Atypical haemolytic uraemic syndrome (aHUS) is a rare disorder characterised by thrombocytopenia, microangiopathic haemolytic anaemia, and acute kidney injury. The condition is primarily caused by inherited or acquired dysregulation of complement regulatory proteins with ~40% of those affected aged < 18 years. Historically, kidney failure and death were common outcomes, however, improved understanding of the condition has led to discovery of novel therapies.

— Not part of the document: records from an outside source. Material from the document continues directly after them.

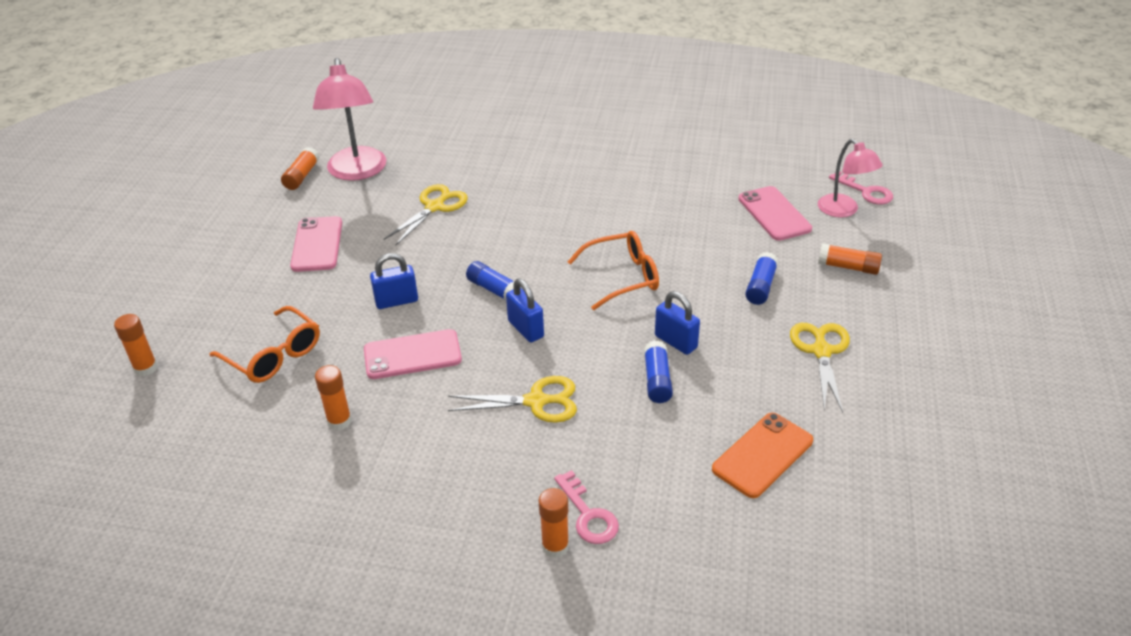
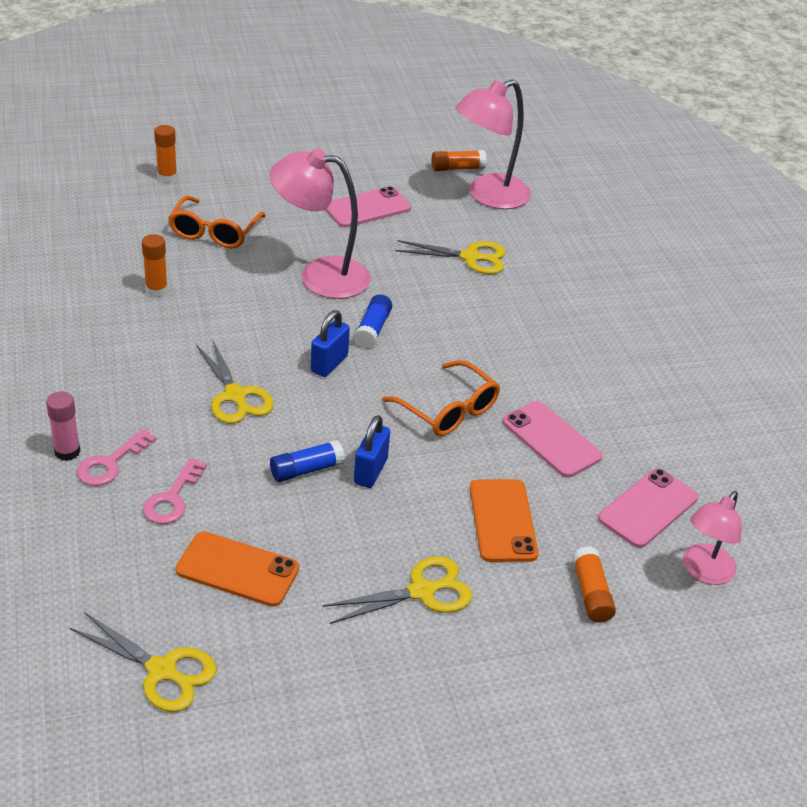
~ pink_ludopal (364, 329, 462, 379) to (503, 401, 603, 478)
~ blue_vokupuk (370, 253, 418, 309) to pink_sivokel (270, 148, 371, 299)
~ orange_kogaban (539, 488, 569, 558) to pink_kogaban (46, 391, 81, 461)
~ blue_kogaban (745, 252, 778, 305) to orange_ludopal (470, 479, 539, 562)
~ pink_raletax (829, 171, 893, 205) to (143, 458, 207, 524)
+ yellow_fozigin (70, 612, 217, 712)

To evaluate the benefits and harms of interventions for aHUS.

Search strategy: 

We searched the Cochrane Kidney and Transplant Register of Studies for randomised controlled studies (RCTs) up to 3 September 2020 using search terms relevant to this review. Studies in the Register are identified through searches of CENTRAL, MEDLINE, and EMBASE, conference proceedings, the International Clinical Trials Register (ICTRP) Search Portal and ClinicalTrials.gov. MEDLINE(OVID) 1946 to 27 July 2020 and EMBASE (OVID) 1974 to 27 July 2020 were searched for non-RCTs.

Selection criteria: 

All randomised and non-randomised clinical trials comparing an intervention with placebo, an intervention with supportive therapy, or two or more interventions for aHUS were included. Given the rare nature of the condition in question, prospective single-arm studies of any intervention for aHUS were also included.

Data collection and analysis: 

Two authors independently extracted pre-specified data from eligible studies and evaluated risk of bias using a newly developed tool based on existing Cochrane criteria. As statistical meta-analysis was not appropriate, qualitative analysis of data was then performed.

Main results: 

We included five single-arm studies, all of which evaluated terminal complement inhibition for the treatment of aHUS. Four studies evaluated the short-acting C5 inhibitor eculizumab and one study evaluated the longer-acting C5 inhibitor ravulizumab. All included studies within the review were of non-randomised, single-arm design. Thus, risk of bias is high, and it is challenging to draw firm conclusions from this low-quality evidence. One hundred patients were included within three primary studies evaluating eculizumab, with further data reported from 37 patients in a secondary study. Fifty-eight patients were included in the ravulizumab study. After 26 weeks of eculizumab therapy there were no deaths and a 70% reduction in the number of patients requiring dialysis. Complete thrombotic microangiopathic (TMA) response was observed in 60% of patients at 26 weeks and 65% at two years. After 26 weeks of ravulizumab therapy four patients had died (7%) and complete TMA response was observed in 54% of patients. Substantial improvements were seen in estimated glomerular filtration rate and health-related quality of life in both eculizumab and ravulizumab studies. Serious adverse events occurred in 42% of patients, and meningococcal infection occurred in two patients, both treated with eculizumab.